Activity in India’s services industry contracted for a tenth straight month in April, pushing firms to put hiring plans on hold for the first time since November, a business survey showed yesterday.

The HSBC Services Purchasing Managers’ Index, compiled by Markit, rose to 48.5 in April from 47.5 in March, but held stubbornly below the 50-mark that divides growth from contraction.

“While the business activity index improved, it remained below the water line.

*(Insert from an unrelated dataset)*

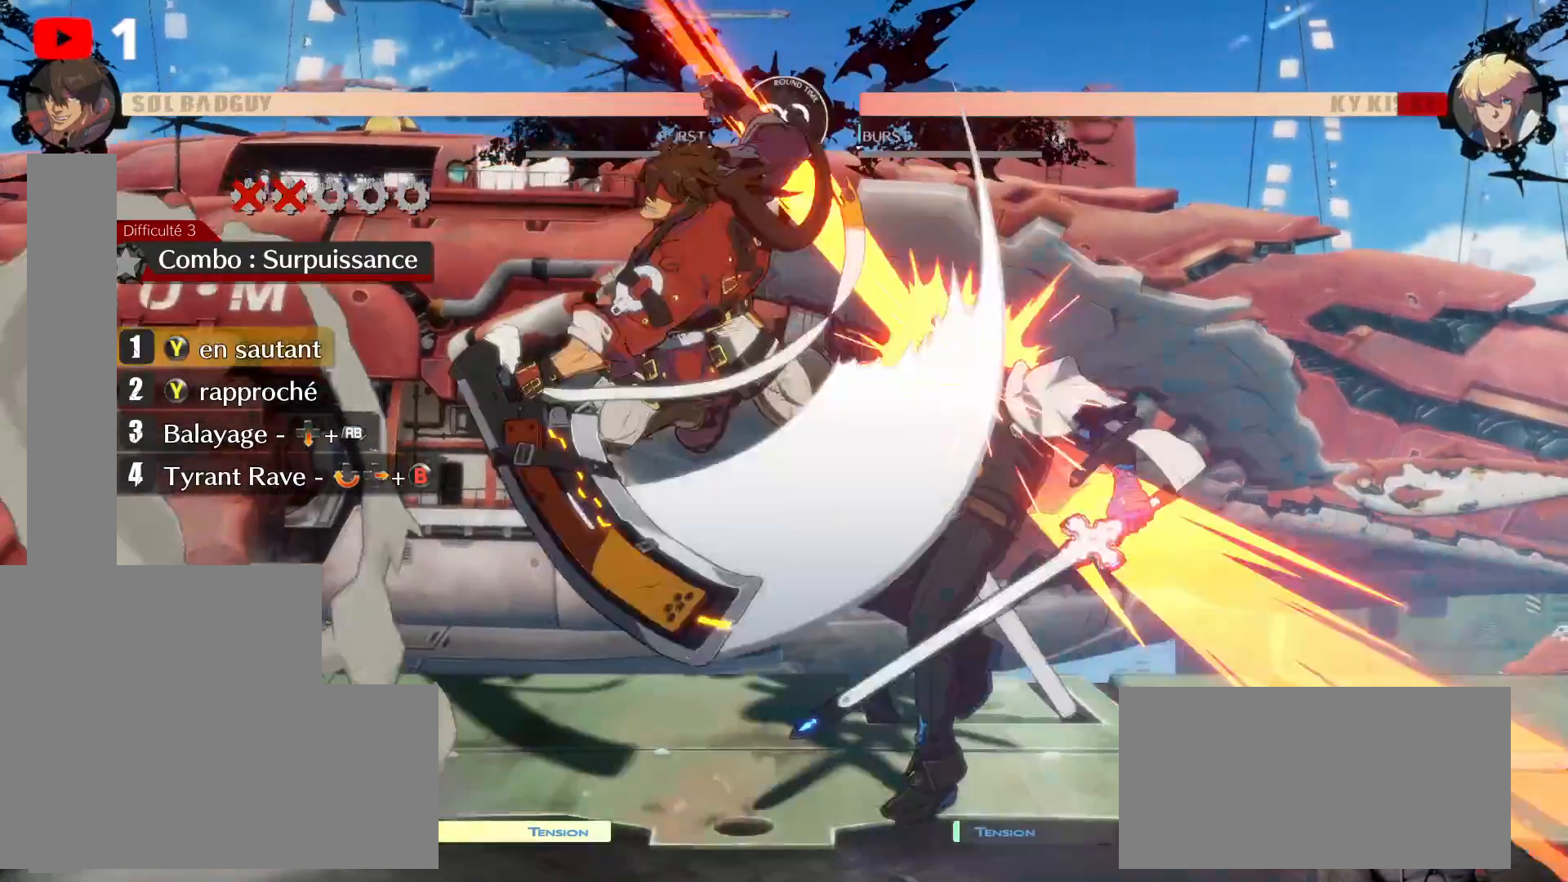
{"buttons": [], "left_stick": "center", "right_stick": "center", "events": [[17, "DPAD_UP", "up"], [267, "Y", "down"], [383, "Y", "up"]]}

This points to still subdued service sector activity,” said Leif Eskesen, chief economist for India and Asean at HSBC.

New business fell at a slower pace in April but the employment sub-index slipped just below the 50-level to 49.8 as firms reacted to falling workloads.

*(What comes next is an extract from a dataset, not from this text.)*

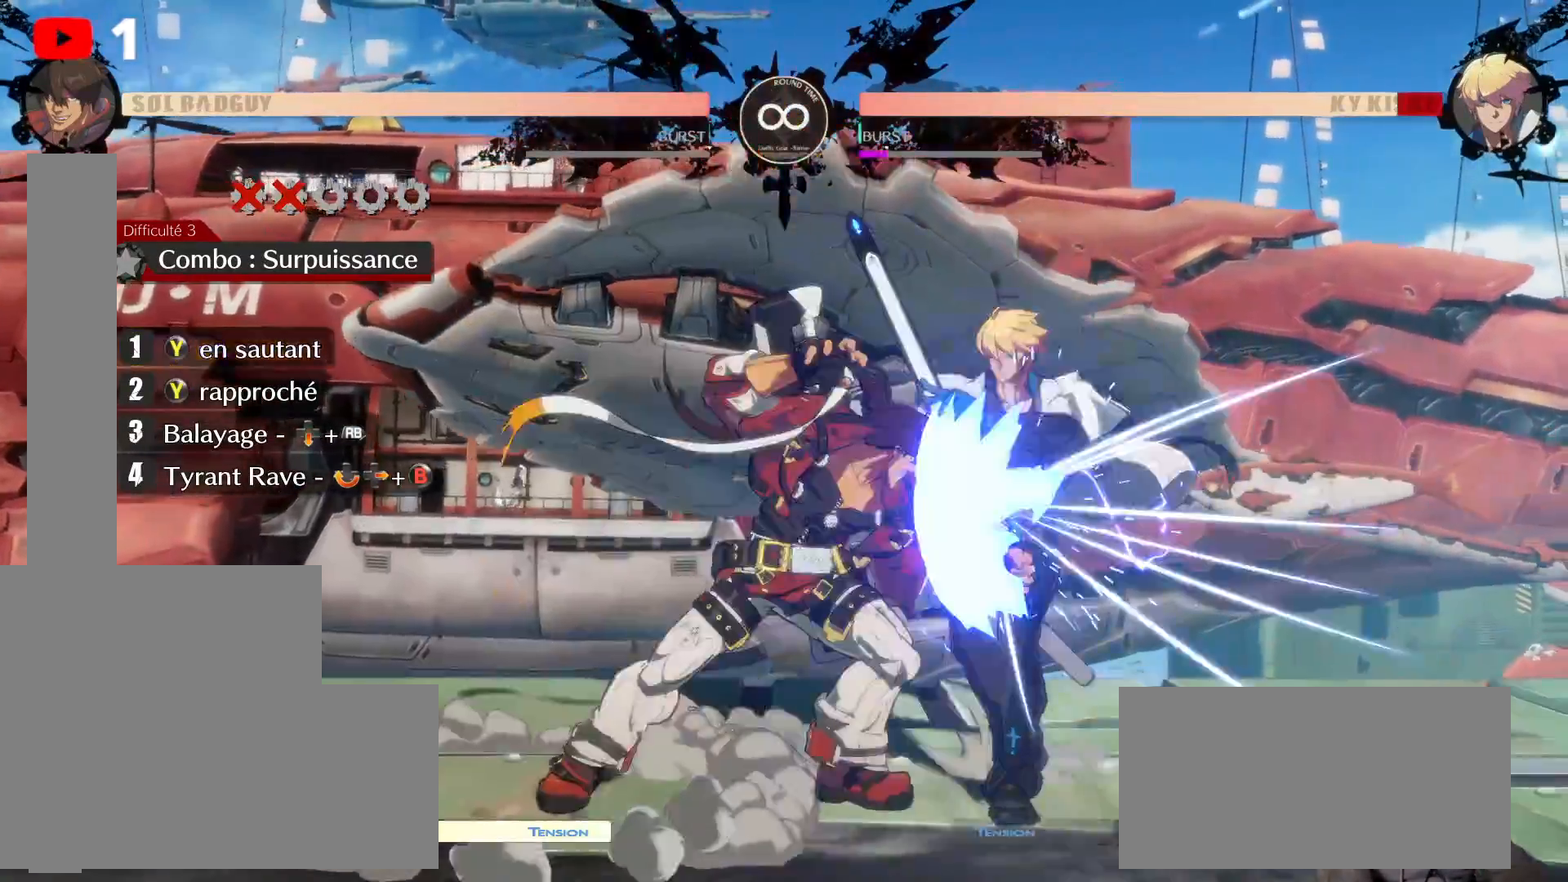
{"buttons": ["DPAD_UP"], "left_stick": "center", "right_stick": "center", "events": [[33, "DPAD_UP", "down"], [183, "B", "down"], [300, "B", "up"]]}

Still, firms remained optimistic about the future, possibly due to an anticipated victory for the business-friendly opposition Bharatiya Janata Party (BJP) in an ongoing election in the world’s largest democracy.

Yesterday’s business survey also showed input costs and prices charged by services companies increased at a quicker pace last month.

In contrast, input and output prices rose at the slowest pace in about a year among Indian factories, a similar poll of manufacturers found last week.

Indian factory growth showed no sign of acceleration last month as tepid demand restrained output even as price pressures eased.

The mixed picture will give little reason for the Reserve Bank of India (RBI) to change its key interest rate from 8% and a Reuters poll of economists in March said the bank would hold steady until October at least.

Meanwhile, growth in China’s factory output and investment likely stabilised in April as the government uses targeted policy measures to underpin growth, while the pace of declines in exports and imports may have eased, a Reuters poll showed.  However, the world’s second-largest economy may only get a temporary boost from such policy support, as growth will inevitably slow while the government seeks to tackle high debt levels and excessive factory capacity.

China’s industrial output may have grown 8.9% in April from a year earlier, slightly ahead of the 8.8% rise in March, according to the poll of 18 economists.

Fixed-asset investment growth likely grew 17.7% in the first four months from a year earlier, also slightly firmer than the 17.6% pace seen in the first three months. The government only publishes cumulative investment data.

The government has in recent weeks hastened construction of railways and affordable housing and cut taxes for small firms to support the slowing economy, but top leaders ruled out any forceful policy measures in favour of reforms.

“Economic growth is stabilising but it’s hard to see a rebound because policies that help stabilise growth are limited,” Peng Wensheng, chief economist at CICC said in a research note.